From the Troy News, September 30, 1865, reprinted in "Notes From the Newspapers, 1865-1867," in Collections on the History of Albany, from Its Discovery to the Present Time, Vol. 3, Joel Munsell, Albany: 1870
Page 266
The final and sad end of anti-rentism in this county was reached last week by a judgment confirmed in a suit of Van Rensselaer against Martinus Lansing, a respectable and wealthy farmer of Greenbush. The papers were filed in the county clerk's office in this city at four hours twenty minutes P M., Tuesday, and about the same time Deputy Sheriff Griggs, with a party entered the premises, drove out the inmates, and took complete possession. The farm is probably worth $20,000. This is probably a final and complete loss of the premises to Mr. Lansing, and is a forerunner of what is likely to occur in other cases now in litigation.
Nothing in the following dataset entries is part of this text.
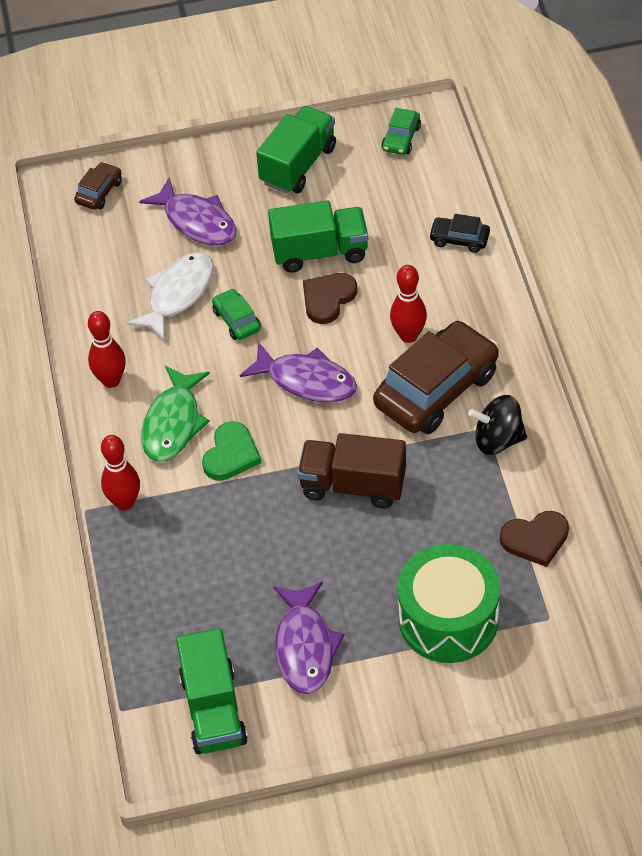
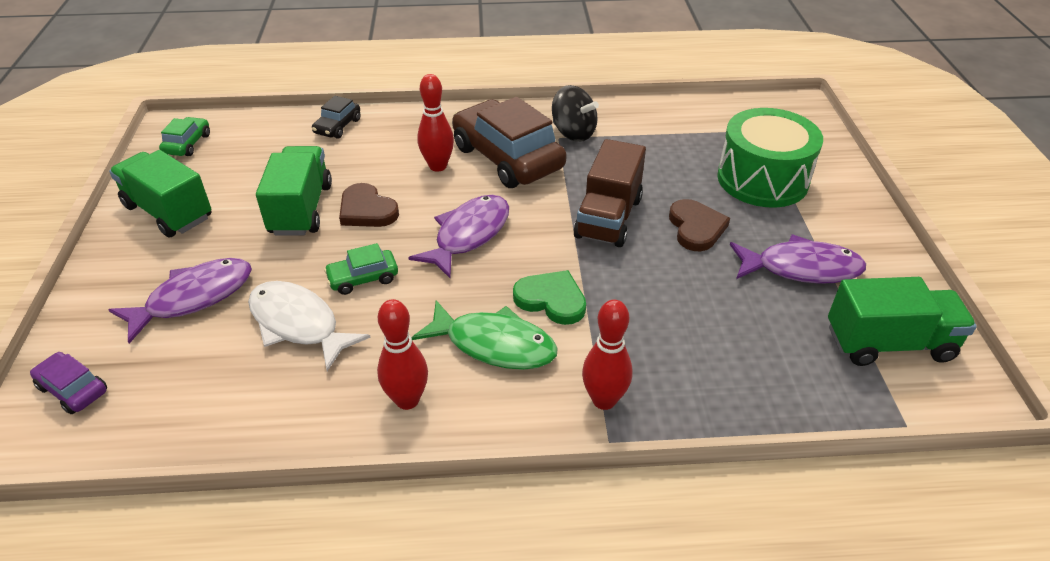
camera: 85 degrees left, 10 degrees down
(99, 192) = (73, 389): brown car -> purple car
(401, 138) = (187, 144): green car -> green car turned 105 degrees counterclockwise
(497, 440) = (573, 133): black spinning top -> black spinning top turned 60 degrees counterclockwise
(535, 539) = (680, 127): brown heart -> brown heart (696, 228)

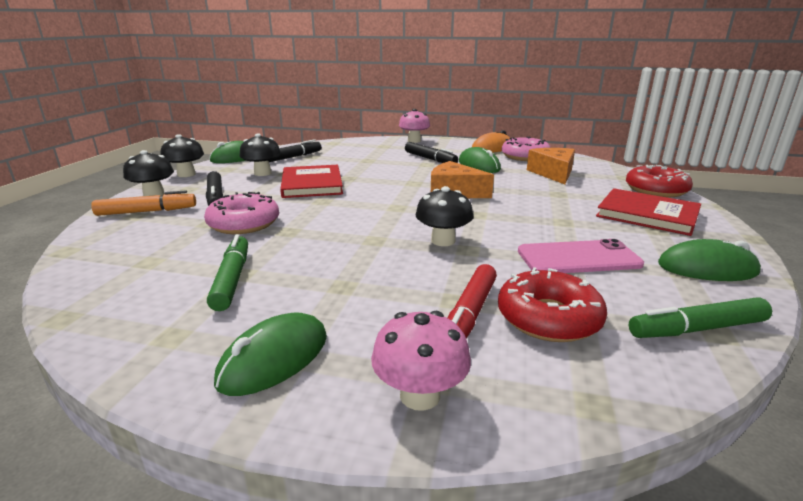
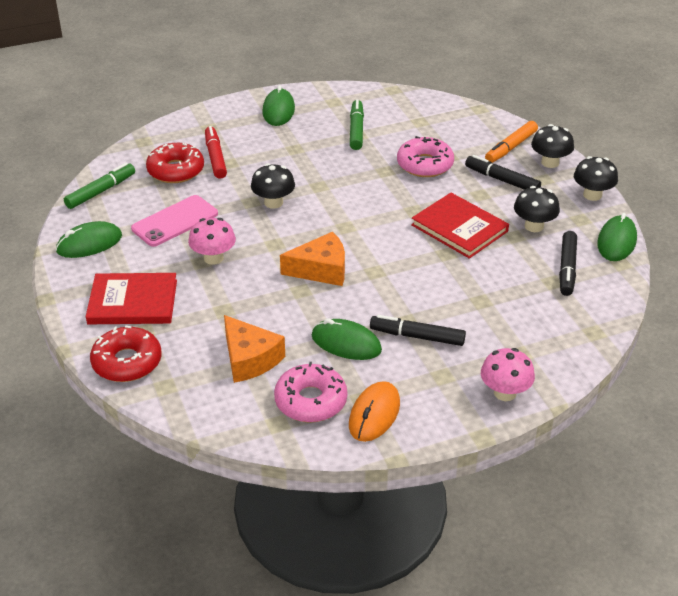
camera: 145 degrees right, 15 degrees up
(232, 279) = (356, 130): green marker -> green marker turned 135 degrees counterclockwise
(420, 395) = (209, 121): pink mushroom -> pink mushroom (213, 258)

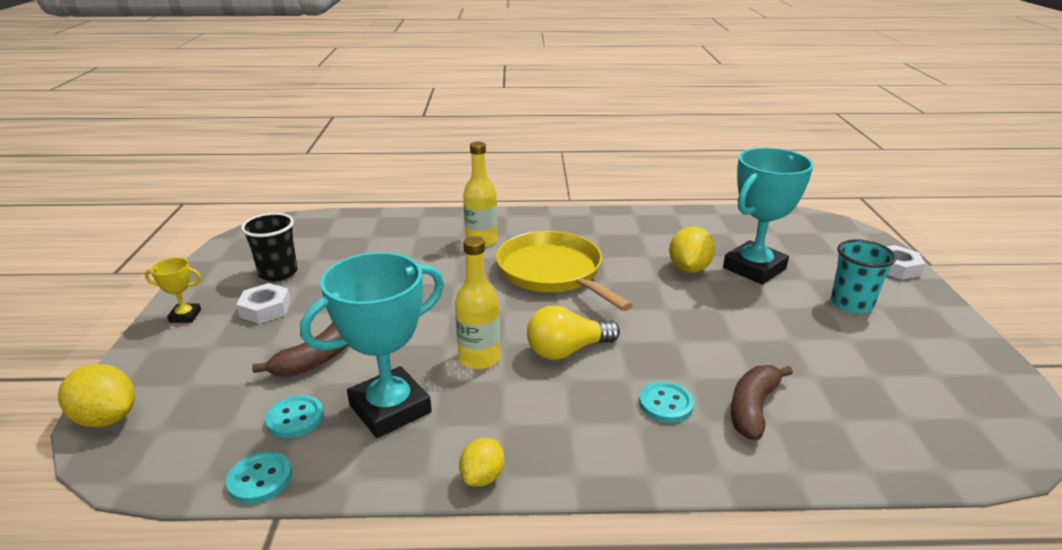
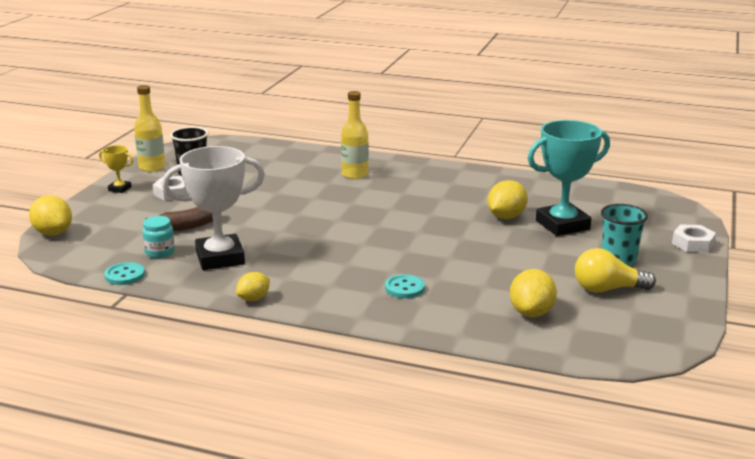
camera: 20 degrees right, 5 degrees down
(295, 418) = (160, 252): turquoise button -> turquoise jar
(390, 408) = (220, 258): turquoise trophy -> white trophy
(479, 358) = (297, 243): yellow bottle -> yellow bottle (152, 167)
(552, 272) = (393, 203): yellow pan -> none
(567, 350) = (361, 249): yellow light bulb -> yellow light bulb (607, 289)
(753, 408) = (465, 301): brown banana -> none
(841, 407) = (531, 312): none -> yellow lemon

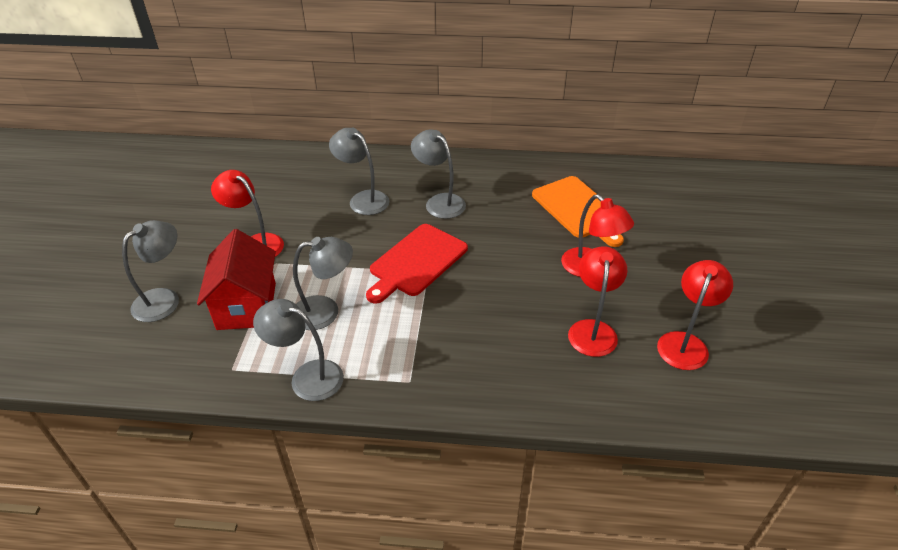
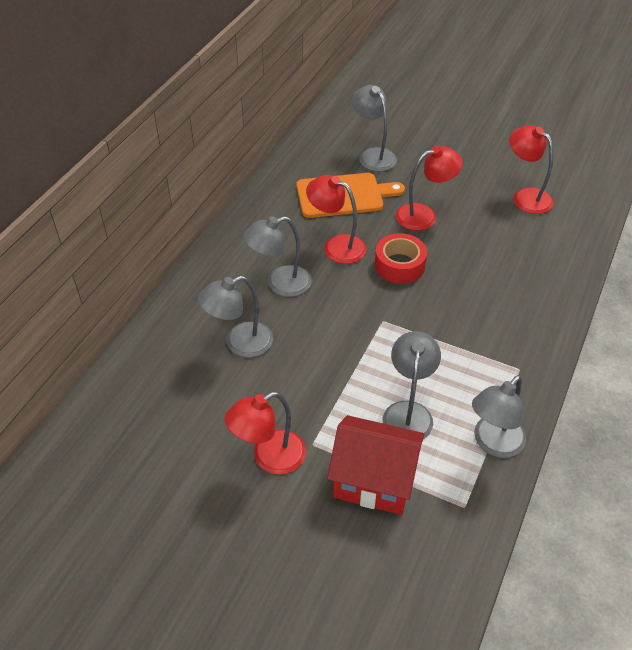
camera: 70 degrees left, 5 degrees up
(164, 299) = (329, 565): grey lamp -> grey lamp (373, 155)
(416, 262) = (365, 325): red cutting board -> none
(506, 266) = (399, 265): none -> red tape
(592, 329) = (496, 239): red lamp -> red lamp (336, 246)

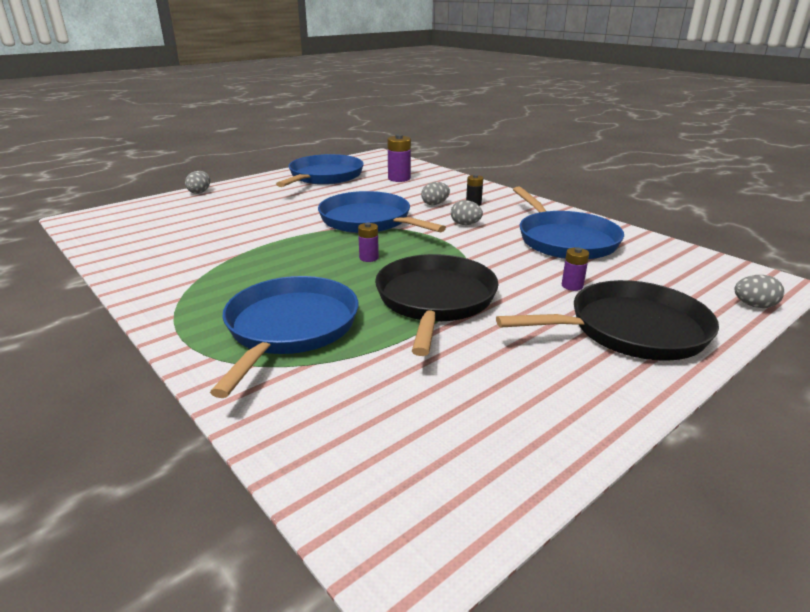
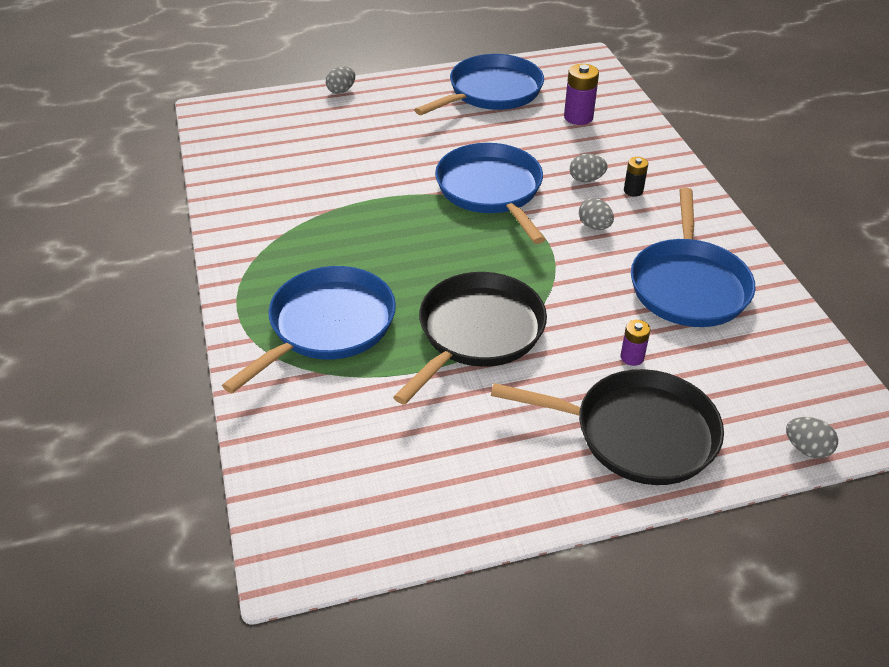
camera: 25 degrees right, 15 degrees up
(369, 258) = (453, 252): purple battery -> none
Anti-rent put itself above the law. It went into politics, and was ruined. It elected governors, judges, congressmen, senators, legislators, sheriffs, and town and county officers, ruined the Van Rensselaers, and worried them out of their handsome estate, was petted and patronized as long as it had votes to give, and now after long years of struggle the law finally puts its broad hand upon anti-rentism, and hopelessly squelches it. The lawyers who have grown rich out of it, and the politicians who have been boosted into office by its help abandon it, and none are so poor as to do it reverence, least of all those who have profitted most by it.